October 25, 2002
Islamic schools and the Dutch melting pot

The Dutch educational system as it exists now is a relic the vertical regimentation of society that existed throughout much of the 20th century. What we've ended up with is a hybrid system, which is state funded yet has elements of independence. Most publicly funded schools are religious, with catholicism and various offshoots of protestantism dominating. Most schools do retain that religious element in their character, although the intensity of the religiosity is diminishing as society has become more secular. This was the compromise that the various soceital groups had managed to work out that enabled them to live peacefully with one another, although there was substantial segregation between the columns of society. newly-built schools in newly-built areas still generally are affiliated with a religion even in these secular times.

With the influx of migrant workers from north Africa there are now, inevitably, also Islamic schools. Since the issue of immigration and integration of these migrant workers was shorn of the taboo that had been cast over it, more attention has been focused on these Islamic schools. Of particular concern is whether they promote anti-western and anti-semitic (aren't those two synonymous these days?) sentiment. An investigation by the "Education Inspectorate" concluded that it is impossible to check on what's going on in the religious classes offered in these schools. Of the 37 schools investigated, they were unable to ascertain what was being taught in religious classes in 14 of them. There is for instance the As Siddieq school in Amsterdam, which the Inspectorate criticized as follows: "The school must find a better balance between the transmission of identity-determined values and mores, and the transmission of values and mores which facilitate the pupils' ability to participate [in society, ed.]" This is bureacratese for "they're cramming the kids full of anti-western propaganda." In the As Siddieq school, boys and girl are separated in class and in the playground. The head of the school, who has never denied that the school gets money from Saudi Arabia has also written a pamphlet, in which he said that "Jews, the erring, the Christians are the fire wood of Hell." You can imagine what the children are being taught. It is hard to pin down exactly what is taught though. In the presence of the inspectors, no radical or extremist language was used. However, they also note that there are no books or syllabi for the religion classes which are often taught in Arabic. So other than bugging them there's no way of knowing what's really going on.

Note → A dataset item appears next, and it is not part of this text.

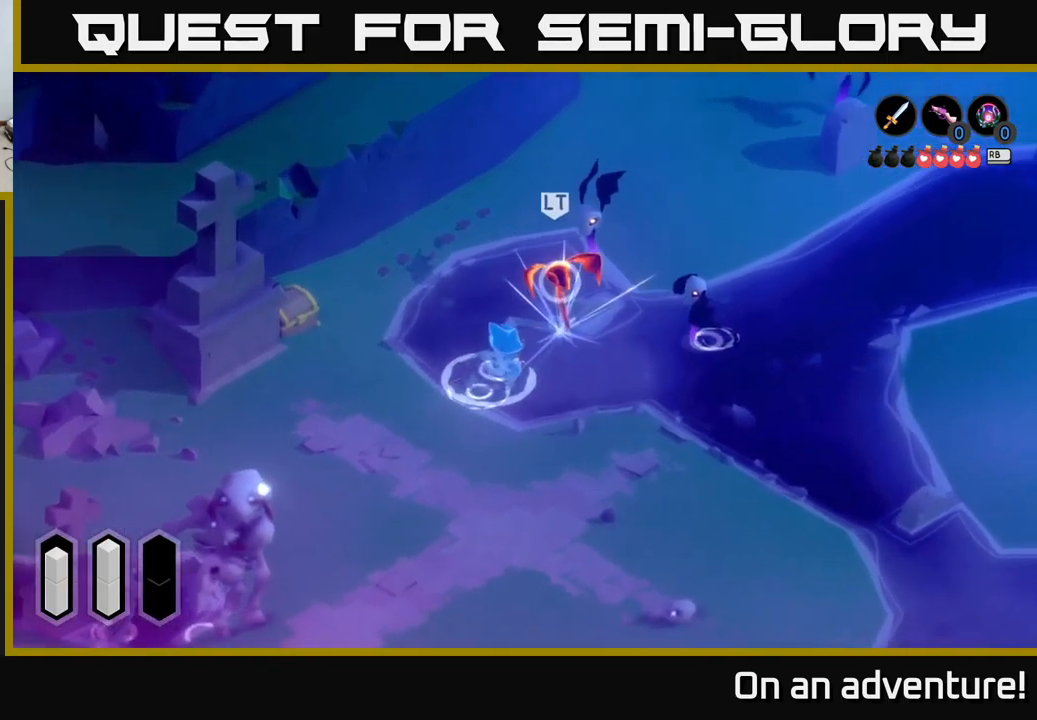
{"buttons": [], "left_stick": "up-right", "right_stick": "center", "events": [[83, "X", "up"], [150, "X", "down"], [233, "X", "up"], [317, "X", "down"], [450, "X", "up"]]}
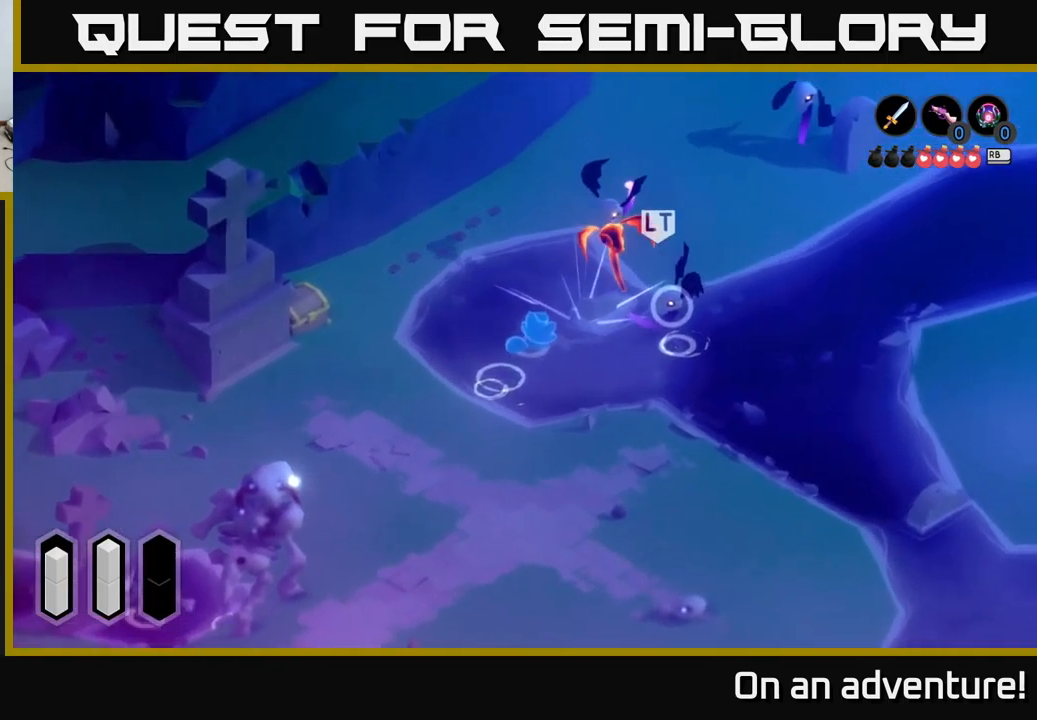
{"buttons": [], "left_stick": "up-right", "right_stick": "center", "events": [[17, "X", "down"], [100, "X", "up"], [183, "X", "down"], [283, "X", "up"], [367, "X", "down"], [467, "X", "up"]]}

The melting pot needs to have the fire stoked, because not much melting is going on here. The phlegmatic tolerance of these seeds of destruction and strife has to end. It pains me greatly to say this, because I have always felt that people should be left alone to educate their children as they deem fit without interference. Yet I find myself now advocating a position that I find very troubling, leading on a path I would rather not travel down. However, being left alone works two ways, and September 11th was the wake-up call that showed the West that the Islamofascists are not going to leave us alone. Not addressing this problem of anti-western hate being taught in Dutch Islamic schools is the ostrich response.

At its heart, the problem is that the current wave of immigrants is fundamentally different from previous waves that the Netherlands has seen. Although not an immigrant country like the US, the country has had a long tradition of being a save haven for the persecuted. In 1620 a group of such refugees, having spent 11 years in this country preparing, set out from the port of Delfshaven to seek a new life, cross the Atlantic and lay the foundation of what was to become the United States. The wave of immigrants that has come to the Netherlands and western Europe as a whole is different. It is also different from the traditional immigrants to the United States. They were not fleeing persecution, but were invited as "guest workers" to fill jobs that few natives were willing to fill in the 1960s. The difference is crucial: rather than being emigrants who seek a new and better life, partake of a new culture and liberate themselves from their past, these guest workers brought their culture with them with no intention of abandoning it. After all, they were not expected to stay very long, nor did they themselves expect to stay very long. Few of them sought the clean break with their past which drove millions of Europeans to America. So right from the start, integration was not really an issue. Why integrate, why fire up the melting pot if they're going to be gone soon? Thus the pathologies of Arab culture and society have been transplanted into segments of the West European population.

Another complicating factor is that those who did come here were the least educated, most marginalized members of their own societies. The rich elite, the rulers, the well-connected had no need to leave countries like Morocco. They were doing OK. The uneducated and unskilled were the ones who answered the lure of European guest worker status; it is exactly this group which is now most susceptible to the call of Islamofascism.

"Guest workers" did not work out that way. Many stayed, started families (or brought them over), and became a permanent part of society. Or rather, they formed their own parallel society within Dutch society. The Islamic schools are a reflection of the unwillingness and inability to adapt. This lack of integration is being encouraged of course by the sinister forces of Wahhabi petrodollars, which lubricate the machinery of anti-Western extremism. It must be stopped.

But it would be wrong to treat the Arab immigrants as a monolithic block. Amongst the second and third generation Arabs, there are plenty who have become part of western, secular Dutch society. It is hard to tell how many of them fall into this category, as the immigrant community is defined in peoples' minds not by the assimilated but by the Islamic fanatics and the criminal Moroccan youth gangs. There is a danger that by tarring all of them with the Islamofascist brush, the formerly moderate and assimilated will be driven into the arms of the fanatics. Any strategy to deal with the fifth column in our midst must be two-pronged: encourage the westernized assimilationists to assert themselves, while dealing harshly with those who spread the gospel of anti-Western hatred.